TEXT SECTION:

Smith: She was changed by her discoveries at Standing Rock

Having just returned from the Standing Rock gathering and protest in North Dakota, Sonoma County resident Cynthia Quinn is changed.|

For most of her life, Cynthia Quinn says, she kept her Native American ancestry largely to herself.

The manager of the Windsor branch of an international home-care agency, Quinn had long been advised that the potential for negative responses made it advisable that she not broadcast her Yurok roots.

Having just returned from the Standing Rock gathering and protest in North Dakota with her grown daughter, she is changed.

“Our hearts are still there,” she said.

She’d driven to the encampment that resists the construction of an oil pipeline to deliver blankets and such, and she witnessed what she describes as a great embracing of Native American identity, values ?and culture.

“People are lining up as warriors. It’s an amazing feeling,” Quinn said.

She saw adults in traditional dress show children how to skin and cook elk and buffalo. She heard a man instruct a boy, “Respect your mother, respect what you are doing.”

Though the collection of camps exists primarily to counter plans for construction of the Dakota Access Pipeline, Quinn found a community that’s validating the beliefs and rituals of Native Americans.

RECORDS:
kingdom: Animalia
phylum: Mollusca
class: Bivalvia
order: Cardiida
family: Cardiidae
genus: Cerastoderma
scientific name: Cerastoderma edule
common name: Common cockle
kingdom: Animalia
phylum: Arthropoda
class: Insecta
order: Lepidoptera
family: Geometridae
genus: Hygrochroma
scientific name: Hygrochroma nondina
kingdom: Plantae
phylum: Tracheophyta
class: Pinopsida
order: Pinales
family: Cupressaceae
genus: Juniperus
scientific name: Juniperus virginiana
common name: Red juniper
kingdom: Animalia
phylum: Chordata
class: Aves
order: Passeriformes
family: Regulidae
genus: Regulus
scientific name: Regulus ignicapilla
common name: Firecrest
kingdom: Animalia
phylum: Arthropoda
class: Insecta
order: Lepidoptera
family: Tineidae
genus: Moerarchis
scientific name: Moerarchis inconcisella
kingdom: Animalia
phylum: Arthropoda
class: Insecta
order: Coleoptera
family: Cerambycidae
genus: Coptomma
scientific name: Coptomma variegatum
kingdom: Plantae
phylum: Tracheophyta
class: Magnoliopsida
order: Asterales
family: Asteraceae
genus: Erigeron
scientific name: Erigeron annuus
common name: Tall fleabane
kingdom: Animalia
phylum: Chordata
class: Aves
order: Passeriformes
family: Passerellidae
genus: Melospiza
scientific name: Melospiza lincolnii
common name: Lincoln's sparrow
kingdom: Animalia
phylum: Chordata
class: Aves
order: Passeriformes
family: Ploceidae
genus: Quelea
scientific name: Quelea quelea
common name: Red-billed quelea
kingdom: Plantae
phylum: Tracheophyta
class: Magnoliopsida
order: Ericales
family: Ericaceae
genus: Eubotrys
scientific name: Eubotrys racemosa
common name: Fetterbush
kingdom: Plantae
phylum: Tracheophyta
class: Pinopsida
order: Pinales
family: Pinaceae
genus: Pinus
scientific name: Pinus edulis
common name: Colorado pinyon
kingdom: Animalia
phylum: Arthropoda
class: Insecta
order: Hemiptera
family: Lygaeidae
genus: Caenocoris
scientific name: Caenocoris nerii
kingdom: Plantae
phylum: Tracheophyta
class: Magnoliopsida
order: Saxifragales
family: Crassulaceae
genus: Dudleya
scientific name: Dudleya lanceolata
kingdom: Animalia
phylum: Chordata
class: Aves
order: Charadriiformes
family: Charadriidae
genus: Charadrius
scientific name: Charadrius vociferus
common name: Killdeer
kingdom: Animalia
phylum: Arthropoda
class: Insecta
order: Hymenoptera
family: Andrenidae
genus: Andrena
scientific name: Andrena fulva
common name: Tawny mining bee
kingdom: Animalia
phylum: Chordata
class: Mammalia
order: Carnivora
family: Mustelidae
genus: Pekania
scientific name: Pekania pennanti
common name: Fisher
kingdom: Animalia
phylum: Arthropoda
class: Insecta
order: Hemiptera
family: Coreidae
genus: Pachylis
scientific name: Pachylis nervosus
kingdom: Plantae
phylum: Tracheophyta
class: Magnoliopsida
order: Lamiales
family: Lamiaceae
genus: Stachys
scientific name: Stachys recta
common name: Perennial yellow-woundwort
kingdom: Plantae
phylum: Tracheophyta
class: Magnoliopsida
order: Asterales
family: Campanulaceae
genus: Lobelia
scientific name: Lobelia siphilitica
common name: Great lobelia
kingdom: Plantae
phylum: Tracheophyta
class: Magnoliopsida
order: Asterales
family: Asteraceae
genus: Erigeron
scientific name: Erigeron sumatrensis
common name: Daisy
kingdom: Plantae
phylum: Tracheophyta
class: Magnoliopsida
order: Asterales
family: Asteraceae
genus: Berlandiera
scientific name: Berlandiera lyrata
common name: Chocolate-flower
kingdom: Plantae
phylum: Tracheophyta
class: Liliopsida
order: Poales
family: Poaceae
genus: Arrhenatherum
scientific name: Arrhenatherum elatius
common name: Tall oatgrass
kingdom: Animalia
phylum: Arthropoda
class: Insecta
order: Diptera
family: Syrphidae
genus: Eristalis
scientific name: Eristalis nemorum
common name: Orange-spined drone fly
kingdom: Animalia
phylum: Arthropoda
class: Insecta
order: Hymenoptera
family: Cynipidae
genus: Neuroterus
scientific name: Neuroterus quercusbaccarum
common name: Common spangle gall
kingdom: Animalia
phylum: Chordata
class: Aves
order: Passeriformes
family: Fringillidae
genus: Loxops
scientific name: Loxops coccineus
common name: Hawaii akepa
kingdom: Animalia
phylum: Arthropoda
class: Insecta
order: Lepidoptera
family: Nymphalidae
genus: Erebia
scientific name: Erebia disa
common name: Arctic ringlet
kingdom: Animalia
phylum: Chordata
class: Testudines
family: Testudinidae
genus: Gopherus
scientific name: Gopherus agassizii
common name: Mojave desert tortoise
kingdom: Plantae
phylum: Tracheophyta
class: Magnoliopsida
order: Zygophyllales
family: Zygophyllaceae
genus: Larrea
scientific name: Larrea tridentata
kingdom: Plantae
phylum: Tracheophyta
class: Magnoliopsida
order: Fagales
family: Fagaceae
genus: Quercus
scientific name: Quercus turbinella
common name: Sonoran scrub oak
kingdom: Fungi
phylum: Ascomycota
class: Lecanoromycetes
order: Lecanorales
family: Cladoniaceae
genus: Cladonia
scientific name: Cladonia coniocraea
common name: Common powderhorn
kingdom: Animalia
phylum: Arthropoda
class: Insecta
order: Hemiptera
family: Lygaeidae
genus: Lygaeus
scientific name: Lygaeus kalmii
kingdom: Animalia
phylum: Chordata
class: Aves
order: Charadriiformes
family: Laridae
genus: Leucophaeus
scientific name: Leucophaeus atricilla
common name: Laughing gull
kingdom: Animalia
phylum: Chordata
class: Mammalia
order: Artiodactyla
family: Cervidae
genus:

EXERCISES:
1. From the article about Cynthia Quinn and Standing Rock, quote the part that begins at the words "The manager of" and stops after "she is changed.".
2. Continue the Standing Rock article about Cynthia Quinn from its last sentence.

ANSWERS TO THE EXERCISE:
1.
The manager of the Windsor branch of an international home-care agency, Quinn had long been advised that the potential for negative responses made it advisable that she not broadcast her Yurok roots.

Having just returned from the Standing Rock gathering and protest in North Dakota with her grown daughter, she is changed.

2.
“It’s amazing, the healing that people are doing there,” she said.

There’s a fair amount going on in Sonoma County in support of what’s happening at Standing Rock.

A GoFundMe appeal by Sebastopol’s Ahkua Huling for help to build shelters, composting toilets and such at the encampment quickly drew about $14,000. A public discussion of the protest happens at 6:30 p.m. Thursday at the First United Methodist Church on Santa Rosa’s Montgomery Drive.

Quinn said that to personally experience the phenomenon in North Dakota “changes your perspective completely.” She expects to return.

HHHHHH

THANKS TO A JUDGE: Gary Medvigy leaves the Sonoma County Superior Court bench with a load of memories and more than a few serious concerns over what he calls the state’s dysfunctional approach to funding the courts.

And there’s this emailed letter.

A former jail inmate from Santa Rosa read in the PD about Medvigy resigning to become a flight instructor. The man wrote to the judge, thanking him for clearing his criminal record of charges that weren’t warranted but that he’d accepted under duress.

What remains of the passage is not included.